=== Request ===
Your answer should hold only the lines from the start of the data below through the line with "政治家や議員の方は、公約・政策を登録し有", copied exactly, with pictures left out.

=== Data for processing ===
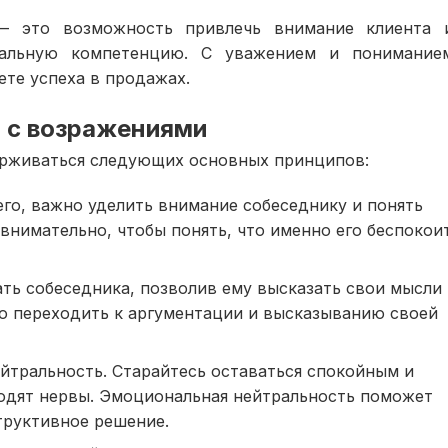
— это возможность привлечь внимание клиента 
нальную компетенцию. С уважением и понимание
ете успеха в продажах.
 с возражениями
ерживаться следующих основных принципов:
го, важно уделить внимание собеседнику и понять
внимательно, чтобы понять, что именно его беспокои
ать собеседника, позволив ему высказать свои мысли
но переходить к аргументации и высказыванию своей
тральность. Старайтесь оставаться спокойным и
одят нервы. Эмоциональная нейтральность поможет
труктивное решение.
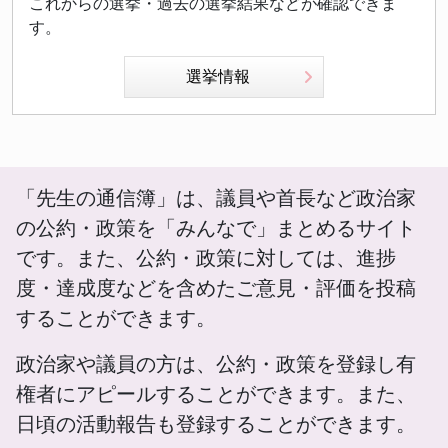
これからの選挙・過去の選挙結果などが確認できま
す。
選挙情報
「先生の通信簿」は、議員や首長など政治家
の公約・政策を「みんなで」まとめるサイト
です。また、公約・政策に対しては、進捗
度・達成度などを含めたご意見・評価を投稿
することができます。
政治家や議員の方は、公約・政策を登録し有
権者にアピールすることができます。また、
日頃の活動報告も登録することができます。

=== Answer to this task ===
— это возможность привлечь внимание клиента 
нальную компетенцию. С уважением и понимание
ете успеха в продажах.
 с возражениями
ерживаться следующих основных принципов:
го, важно уделить внимание собеседнику и понять
внимательно, чтобы понять, что именно его беспокои
ать собеседника, позволив ему высказать свои мысли
но переходить к аргументации и высказыванию своей
тральность. Старайтесь оставаться спокойным и
одят нервы. Эмоциональная нейтральность поможет
труктивное решение.
これからの選挙・過去の選挙結果などが確認できま
す。
選挙情報
「先生の通信簿」は、議員や首長など政治家
の公約・政策を「みんなで」まとめるサイト
です。また、公約・政策に対しては、進捗
度・達成度などを含めたご意見・評価を投稿
することができます。
政治家や議員の方は、公約・政策を登録し有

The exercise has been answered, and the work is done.